A great debut

“That’s it, man! Game over!”

“That’s it, man! Game over!”

Rated 4.0

First-time director Bill Paxton uses religious fanaticism to often scare the hell out of you in Frailty, a gothic horror film with more twists than it needs but enough scares to make it see-worthy.

When Paxton’s movie is working, it is an eerie and often chilling piece of filmmaking that shows the actor-turned-director to be a gifted purveyor of atmosphere and horror. When he steers his film into more formulaic territory toward film’s end, it’s not a fatal mistake, but it does seem out of tune with the rest of his often brilliant film.

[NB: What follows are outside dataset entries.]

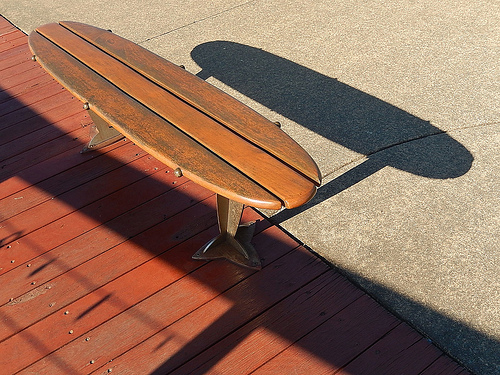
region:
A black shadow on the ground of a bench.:
[190, 39, 474, 181]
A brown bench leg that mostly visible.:
[192, 184, 262, 270]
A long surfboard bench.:
[29, 20, 321, 271]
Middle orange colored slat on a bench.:
[36, 21, 318, 209]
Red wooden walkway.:
[0, 15, 464, 373]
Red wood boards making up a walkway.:
[0, 14, 469, 373]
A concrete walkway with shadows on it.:
[2, 2, 498, 364]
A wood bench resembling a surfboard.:
[27, 18, 323, 273]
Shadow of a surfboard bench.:
[190, 41, 474, 184]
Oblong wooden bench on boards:
[30, 17, 317, 208]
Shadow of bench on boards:
[187, 35, 472, 175]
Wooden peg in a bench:
[171, 168, 183, 179]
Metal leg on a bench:
[189, 184, 264, 275]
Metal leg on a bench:
[77, 108, 117, 146]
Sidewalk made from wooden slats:
[1, 15, 466, 373]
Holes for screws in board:
[61, 308, 76, 336]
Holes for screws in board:
[21, 262, 42, 285]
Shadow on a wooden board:
[70, 288, 120, 320]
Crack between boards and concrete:
[299, 242, 467, 369]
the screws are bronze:
[170, 164, 186, 180]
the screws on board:
[68, 49, 299, 211]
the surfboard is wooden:
[74, 35, 322, 200]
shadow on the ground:
[202, 30, 475, 187]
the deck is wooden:
[2, 85, 302, 366]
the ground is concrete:
[305, 40, 496, 307]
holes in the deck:
[10, 230, 88, 368]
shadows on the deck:
[23, 215, 335, 370]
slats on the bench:
[35, 19, 321, 227]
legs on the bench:
[84, 111, 277, 263]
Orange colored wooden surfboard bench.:
[30, 19, 322, 271]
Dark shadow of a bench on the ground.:
[190, 37, 474, 182]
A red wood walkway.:
[0, 14, 467, 373]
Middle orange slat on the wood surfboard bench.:
[37, 24, 317, 209]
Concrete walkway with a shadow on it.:
[1, 1, 498, 366]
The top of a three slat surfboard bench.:
[27, 22, 322, 213]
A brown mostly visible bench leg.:
[192, 189, 263, 273]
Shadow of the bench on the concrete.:
[189, 40, 474, 183]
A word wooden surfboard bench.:
[28, 19, 320, 275]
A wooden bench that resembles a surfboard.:
[25, 20, 322, 272]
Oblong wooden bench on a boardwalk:
[25, 17, 318, 210]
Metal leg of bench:
[190, 189, 262, 269]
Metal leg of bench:
[82, 111, 114, 142]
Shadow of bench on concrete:
[192, 34, 486, 184]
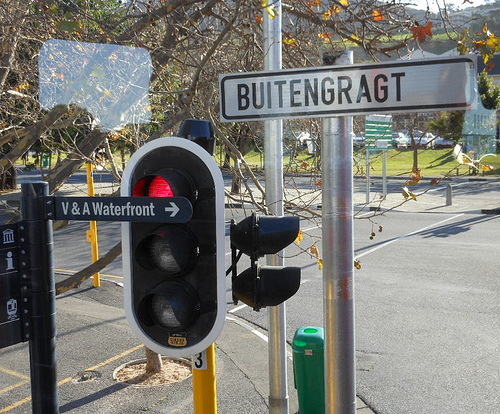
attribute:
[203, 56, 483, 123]
sign — black, white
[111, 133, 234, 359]
stop light — red, on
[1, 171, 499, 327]
road — black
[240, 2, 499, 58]
leaves — orange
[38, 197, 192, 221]
sign — white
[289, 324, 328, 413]
trash can — green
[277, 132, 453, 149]
cars — parked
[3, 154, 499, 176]
grass — green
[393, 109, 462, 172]
tree — brown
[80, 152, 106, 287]
pole — skinny, yellow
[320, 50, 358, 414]
pole — metal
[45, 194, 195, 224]
street sign — black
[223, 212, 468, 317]
line — white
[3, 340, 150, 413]
line — yellow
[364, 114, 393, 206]
sign — green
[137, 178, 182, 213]
light — red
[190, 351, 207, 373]
number — black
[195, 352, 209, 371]
sticker — white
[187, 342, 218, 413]
pole — yellow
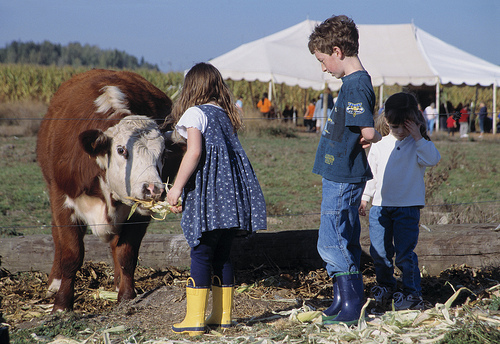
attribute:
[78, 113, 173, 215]
cow head — white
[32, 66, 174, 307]
cow — white, brown, large, red 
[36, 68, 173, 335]
cow — red 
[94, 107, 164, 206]
face — white 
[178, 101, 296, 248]
dress — floral 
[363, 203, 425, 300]
jeans — blue 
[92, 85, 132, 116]
spot — white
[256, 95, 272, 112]
shirt — orange 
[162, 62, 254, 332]
girl — little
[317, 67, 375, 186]
shirt — blue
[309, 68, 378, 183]
t-shirt — blue 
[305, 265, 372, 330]
boots — blue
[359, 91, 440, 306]
boy — Little 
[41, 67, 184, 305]
cow — brown, white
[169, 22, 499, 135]
canopy — white , large 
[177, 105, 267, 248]
dress — Blue , white 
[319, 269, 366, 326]
boots — Blue , green 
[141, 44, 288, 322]
girl — girl's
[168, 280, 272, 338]
boots — yellow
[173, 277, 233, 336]
boots — yellow 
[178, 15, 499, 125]
tent — white 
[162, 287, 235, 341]
boots — Yellow, blue 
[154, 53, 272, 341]
girl — little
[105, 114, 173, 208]
face — white 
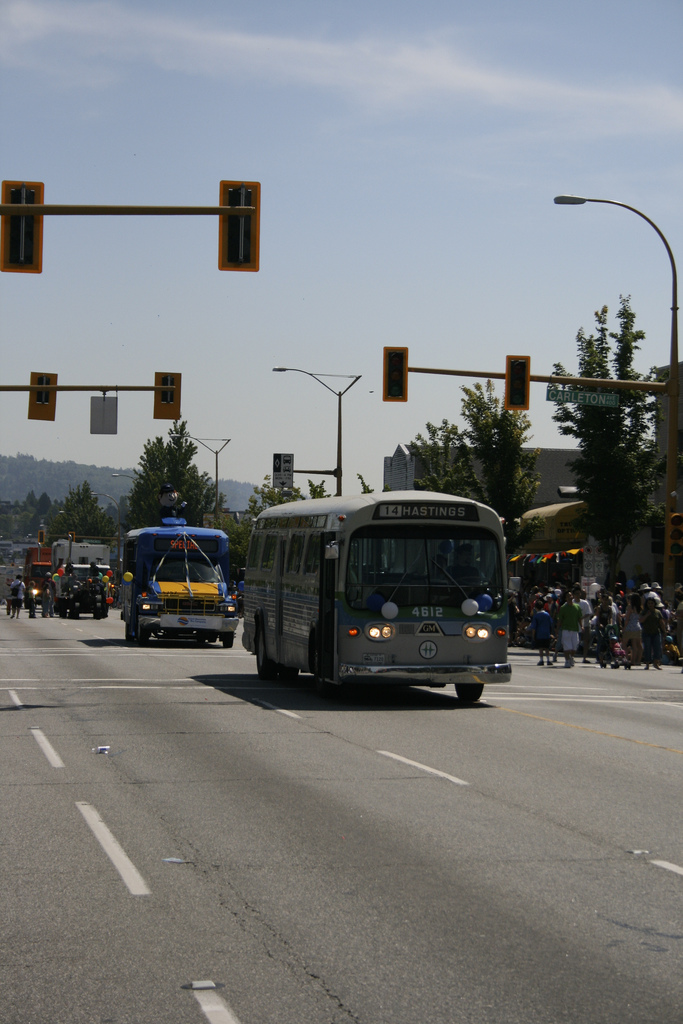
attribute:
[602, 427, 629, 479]
leaves — green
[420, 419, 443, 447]
leaves — green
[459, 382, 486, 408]
leaves — green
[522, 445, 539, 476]
leaves — green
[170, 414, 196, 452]
leaves — green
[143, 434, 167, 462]
leaves — green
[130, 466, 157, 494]
leaves — green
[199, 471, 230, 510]
leaves — green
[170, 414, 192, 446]
leaves — green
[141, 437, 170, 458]
leaves — green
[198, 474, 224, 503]
leaves — green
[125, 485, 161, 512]
leaves — green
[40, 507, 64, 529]
leaves — green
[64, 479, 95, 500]
leaves — green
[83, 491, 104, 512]
leaves — green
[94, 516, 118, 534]
leaves — green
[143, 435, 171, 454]
leaves — green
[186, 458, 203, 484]
leaves — green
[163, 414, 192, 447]
leaves — green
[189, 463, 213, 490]
leaves — green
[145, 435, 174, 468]
leaves — green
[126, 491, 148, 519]
leaves — green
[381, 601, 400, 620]
ballon — white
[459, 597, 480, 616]
ballon — white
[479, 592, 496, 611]
ballon — blue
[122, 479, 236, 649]
van — blue, yellow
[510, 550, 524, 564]
flag — colorful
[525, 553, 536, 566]
flag — colorful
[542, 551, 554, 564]
flag — colorful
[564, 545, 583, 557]
flag — colorful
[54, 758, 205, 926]
stripe — white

A grouchy FBI agent (Powers Boothe) encounters a strange man in his office named Fenton Meiks (Matthew McConaughey), who claims to know the identity of the God’s Hand serial killer. The agent doubts the man at first, so Fenton tells a story that leads into a flashback of his childhood.

Fenton (played in the flashbacks by Matt O’Leary) had a younger brother, Adam (Jeremy Sumpter), and an attentive father (Paxton). They lived a quiet, ordinary life in Texas after the death of his mother, cleaning the dishes after supper and trying to tackle math homework on the weekends. The boys loved their father, a hard-working mechanic who seemed to be dealing just fine with the stresses of losing a wife and raising children on his own. Then, he had a very bad dream.

As McConaughey’s narration reveals, a normal childhood vanishes forever when Dad barges into their room one night and declares that God sent an angel with a special message: The world is full of demons in human form, and it is now the family’s mission to kill them all with special weapons sent by the Lord. The younger brother buys into everything his dad is saying, while Fenton has his doubts, thinking that perhaps the nighttime visit from his deranged father was a dream.

The visit was very real and Dad engages in a series of axe murders, with his boys watching every swing of his weapon. Frailty is shocking in its depictions of murder, not due to gore (there is hardly a spot of blood in the film) but in seeing the boys’ reaction shots to their father’s acts. This is a movie where you want to jump into the screen and usher these poor kids out of their dad’s work shed.

The film has echoes of Kubrick’s The Shining. The murders are done with an axe, while a young boy witnesses his father, his hero, descending into insanity.

Paxton, as actor and director, does a solid job of summoning the worst fears of adolescent males: that their father, the man they look to for security and guidance, is a monster. In addition, they can’t look to God either, for God is the one allegedly guiding their father on a murderous rampage. The film works as both a study of adolescent fears and a meditation on the misuse and abuse of religion (a timely message indeed).

It’s hard to believe that the guy who played the screaming Marine in Aliens ("Game over!") could be such a capable filmmaker. The story gets a little out of control toward the end, when Frailty tries to be a mystery as well as a horror show. The ending is not bad, and as formula horror endings go, it’s competently executed. It just feels tacked on to the wrong movie.

While the last 10 minutes keep Frailty from being a classic, they don’t prevent it from being a fantastic directing debut from Paxton. The guy knows his way around a movie.